▸ **Data shown**
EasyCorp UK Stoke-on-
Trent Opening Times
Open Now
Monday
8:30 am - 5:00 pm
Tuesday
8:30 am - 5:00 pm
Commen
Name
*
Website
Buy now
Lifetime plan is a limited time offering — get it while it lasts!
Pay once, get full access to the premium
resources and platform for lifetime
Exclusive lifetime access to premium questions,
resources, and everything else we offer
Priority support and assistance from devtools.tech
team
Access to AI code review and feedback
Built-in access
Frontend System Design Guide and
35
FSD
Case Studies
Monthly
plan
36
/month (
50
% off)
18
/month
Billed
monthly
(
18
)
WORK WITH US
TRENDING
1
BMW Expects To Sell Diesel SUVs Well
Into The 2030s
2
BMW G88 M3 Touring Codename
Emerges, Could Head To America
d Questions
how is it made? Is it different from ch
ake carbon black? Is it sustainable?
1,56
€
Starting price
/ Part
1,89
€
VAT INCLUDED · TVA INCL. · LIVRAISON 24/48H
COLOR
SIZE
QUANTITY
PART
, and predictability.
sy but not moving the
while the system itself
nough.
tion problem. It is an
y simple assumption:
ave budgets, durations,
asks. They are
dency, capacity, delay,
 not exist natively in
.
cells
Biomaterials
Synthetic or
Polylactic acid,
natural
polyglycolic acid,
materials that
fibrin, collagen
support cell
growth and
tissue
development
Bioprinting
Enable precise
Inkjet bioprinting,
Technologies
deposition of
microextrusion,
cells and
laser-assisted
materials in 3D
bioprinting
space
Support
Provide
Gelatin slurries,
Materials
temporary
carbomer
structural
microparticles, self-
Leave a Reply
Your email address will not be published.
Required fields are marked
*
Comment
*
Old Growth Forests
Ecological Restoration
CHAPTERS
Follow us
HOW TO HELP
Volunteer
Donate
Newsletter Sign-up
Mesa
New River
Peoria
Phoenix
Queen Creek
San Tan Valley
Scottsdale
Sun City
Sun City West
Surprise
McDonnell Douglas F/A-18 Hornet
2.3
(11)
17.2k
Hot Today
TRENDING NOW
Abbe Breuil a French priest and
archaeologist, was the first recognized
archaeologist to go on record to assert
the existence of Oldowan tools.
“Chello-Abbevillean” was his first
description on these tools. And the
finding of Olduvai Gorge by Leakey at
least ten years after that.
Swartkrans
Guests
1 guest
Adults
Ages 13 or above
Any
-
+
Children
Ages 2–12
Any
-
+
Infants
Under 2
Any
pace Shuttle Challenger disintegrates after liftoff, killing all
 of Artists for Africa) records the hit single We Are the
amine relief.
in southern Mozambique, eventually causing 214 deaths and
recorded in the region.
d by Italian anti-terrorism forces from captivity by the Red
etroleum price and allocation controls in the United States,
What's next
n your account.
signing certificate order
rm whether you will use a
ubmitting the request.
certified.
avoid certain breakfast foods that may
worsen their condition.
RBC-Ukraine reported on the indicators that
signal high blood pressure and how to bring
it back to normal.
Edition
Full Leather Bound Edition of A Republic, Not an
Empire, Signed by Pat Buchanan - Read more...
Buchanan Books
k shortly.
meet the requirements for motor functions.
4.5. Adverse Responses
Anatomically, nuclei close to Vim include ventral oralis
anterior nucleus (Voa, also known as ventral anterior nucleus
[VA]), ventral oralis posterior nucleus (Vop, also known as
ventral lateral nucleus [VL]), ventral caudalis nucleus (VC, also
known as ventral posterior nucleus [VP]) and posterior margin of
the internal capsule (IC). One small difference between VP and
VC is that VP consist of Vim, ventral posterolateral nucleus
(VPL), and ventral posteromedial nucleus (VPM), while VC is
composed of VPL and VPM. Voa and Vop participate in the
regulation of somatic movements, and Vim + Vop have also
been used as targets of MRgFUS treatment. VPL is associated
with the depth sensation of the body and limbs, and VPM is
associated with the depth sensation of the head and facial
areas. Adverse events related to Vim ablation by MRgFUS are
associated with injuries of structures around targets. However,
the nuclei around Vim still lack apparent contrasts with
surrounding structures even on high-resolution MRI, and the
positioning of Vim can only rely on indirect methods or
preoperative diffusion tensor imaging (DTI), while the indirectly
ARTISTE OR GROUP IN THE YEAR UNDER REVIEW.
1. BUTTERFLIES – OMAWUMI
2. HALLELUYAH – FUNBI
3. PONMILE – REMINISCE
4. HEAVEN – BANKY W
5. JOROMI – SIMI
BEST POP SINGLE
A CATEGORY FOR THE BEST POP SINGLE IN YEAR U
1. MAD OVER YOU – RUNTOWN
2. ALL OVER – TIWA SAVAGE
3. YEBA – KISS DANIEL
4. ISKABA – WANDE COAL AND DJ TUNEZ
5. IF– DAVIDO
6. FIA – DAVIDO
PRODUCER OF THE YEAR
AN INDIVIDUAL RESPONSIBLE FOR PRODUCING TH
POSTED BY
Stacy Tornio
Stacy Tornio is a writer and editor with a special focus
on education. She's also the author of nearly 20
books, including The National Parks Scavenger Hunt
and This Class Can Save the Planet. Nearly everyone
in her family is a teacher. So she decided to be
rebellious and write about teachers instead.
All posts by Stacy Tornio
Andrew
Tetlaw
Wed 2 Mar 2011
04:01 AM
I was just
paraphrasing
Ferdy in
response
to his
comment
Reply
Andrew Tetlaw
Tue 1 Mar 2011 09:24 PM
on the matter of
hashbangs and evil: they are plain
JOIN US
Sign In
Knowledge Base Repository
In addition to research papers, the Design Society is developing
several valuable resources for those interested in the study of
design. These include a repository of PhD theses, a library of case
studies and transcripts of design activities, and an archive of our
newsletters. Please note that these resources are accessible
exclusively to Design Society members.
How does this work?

▸ **Work item**
Transcribe the text of every entry above line by line, keeping each line unchanged.

▸ **Result of this task**
EasyCorp UK Stoke-on-
Trent Opening Times
Open Now
Monday
8:30 am - 5:00 pm
Tuesday
8:30 am - 5:00 pm
Commen
Name
*
Website
Buy now
Lifetime plan is a limited time offering — get it while it lasts!
Pay once, get full access to the premium
resources and platform for lifetime
Exclusive lifetime access to premium questions,
resources, and everything else we offer
Priority support and assistance from devtools.tech
team
Access to AI code review and feedback
Built-in access
Frontend System Design Guide and
35
FSD
Case Studies
Monthly
plan
36
/month (
50
% off)
18
/month
Billed
monthly
(
18
)
WORK WITH US
TRENDING
1
BMW Expects To Sell Diesel SUVs Well
Into The 2030s
2
BMW G88 M3 Touring Codename
Emerges, Could Head To America
d Questions
how is it made? Is it different from ch
ake carbon black? Is it sustainable?
1,56
€
Starting price
/ Part
1,89
€
VAT INCLUDED · TVA INCL. · LIVRAISON 24/48H
COLOR
SIZE
QUANTITY
PART
, and predictability.
sy but not moving the
while the system itself
nough.
tion problem. It is an
y simple assumption:
ave budgets, durations,
asks. They are
dency, capacity, delay,
 not exist natively in
.
cells
Biomaterials
Synthetic or
Polylactic acid,
natural
polyglycolic acid,
materials that
fibrin, collagen
support cell
growth and
tissue
development
Bioprinting
Enable precise
Inkjet bioprinting,
Technologies
deposition of
microextrusion,
cells and
laser-assisted
materials in 3D
bioprinting
space
Support
Provide
Gelatin slurries,
Materials
temporary
carbomer
structural
microparticles, self-
Leave a Reply
Your email address will not be published.
Required fields are marked
*
Comment
*
Old Growth Forests
Ecological Restoration
CHAPTERS
Follow us
HOW TO HELP
Volunteer
Donate
Newsletter Sign-up
Mesa
New River
Peoria
Phoenix
Queen Creek
San Tan Valley
Scottsdale
Sun City
Sun City West
Surprise
McDonnell Douglas F/A-18 Hornet
2.3
(11)
17.2k
Hot Today
TRENDING NOW
Abbe Breuil a French priest and
archaeologist, was the first recognized
archaeologist to go on record to assert
the existence of Oldowan tools.
“Chello-Abbevillean” was his first
description on these tools. And the
finding of Olduvai Gorge by Leakey at
least ten years after that.
Swartkrans
Guests
1 guest
Adults
Ages 13 or above
Any
-
+
Children
Ages 2–12
Any
-
+
Infants
Under 2
Any
pace Shuttle Challenger disintegrates after liftoff, killing all
 of Artists for Africa) records the hit single We Are the
amine relief.
in southern Mozambique, eventually causing 214 deaths and
recorded in the region.
d by Italian anti-terrorism forces from captivity by the Red
etroleum price and allocation controls in the United States,
What's next
n your account.
signing certificate order
rm whether you will use a
ubmitting the request.
certified.
avoid certain breakfast foods that may
worsen their condition.
RBC-Ukraine reported on the indicators that
signal high blood pressure and how to bring
it back to normal.
Edition
Full Leather Bound Edition of A Republic, Not an
Empire, Signed by Pat Buchanan - Read more...
Buchanan Books
k shortly.
meet the requirements for motor functions.
4.5. Adverse Responses
Anatomically, nuclei close to Vim include ventral oralis
anterior nucleus (Voa, also known as ventral anterior nucleus
[VA]), ventral oralis posterior nucleus (Vop, also known as
ventral lateral nucleus [VL]), ventral caudalis nucleus (VC, also
known as ventral posterior nucleus [VP]) and posterior margin of
the internal capsule (IC). One small difference between VP and
VC is that VP consist of Vim, ventral posterolateral nucleus
(VPL), and ventral posteromedial nucleus (VPM), while VC is
composed of VPL and VPM. Voa and Vop participate in the
regulation of somatic movements, and Vim + Vop have also
been used as targets of MRgFUS treatment. VPL is associated
with the depth sensation of the body and limbs, and VPM is
associated with the depth sensation of the head and facial
areas. Adverse events related to Vim ablation by MRgFUS are
associated with injuries of structures around targets. However,
the nuclei around Vim still lack apparent contrasts with
surrounding structures even on high-resolution MRI, and the
positioning of Vim can only rely on indirect methods or
preoperative diffusion tensor imaging (DTI), while the indirectly
ARTISTE OR GROUP IN THE YEAR UNDER REVIEW.
1. BUTTERFLIES – OMAWUMI
2. HALLELUYAH – FUNBI
3. PONMILE – REMINISCE
4. HEAVEN – BANKY W
5. JOROMI – SIMI
BEST POP SINGLE
A CATEGORY FOR THE BEST POP SINGLE IN YEAR U
1. MAD OVER YOU – RUNTOWN
2. ALL OVER – TIWA SAVAGE
3. YEBA – KISS DANIEL
4. ISKABA – WANDE COAL AND DJ TUNEZ
5. IF– DAVIDO
6. FIA – DAVIDO
PRODUCER OF THE YEAR
AN INDIVIDUAL RESPONSIBLE FOR PRODUCING TH
POSTED BY
Stacy Tornio
Stacy Tornio is a writer and editor with a special focus
on education. She's also the author of nearly 20
books, including The National Parks Scavenger Hunt
and This Class Can Save the Planet. Nearly everyone
in her family is a teacher. So she decided to be
rebellious and write about teachers instead.
All posts by Stacy Tornio
Andrew
Tetlaw
Wed 2 Mar 2011
04:01 AM
I was just
paraphrasing
Ferdy in
response
to his
comment
Reply
Andrew Tetlaw
Tue 1 Mar 2011 09:24 PM
on the matter of
hashbangs and evil: they are plain
JOIN US
Sign In
Knowledge Base Repository
In addition to research papers, the Design Society is developing
several valuable resources for those interested in the study of
design. These include a repository of PhD theses, a library of case
studies and transcripts of design activities, and an archive of our
newsletters. Please note that these resources are accessible
exclusively to Design Society members.
How does this work?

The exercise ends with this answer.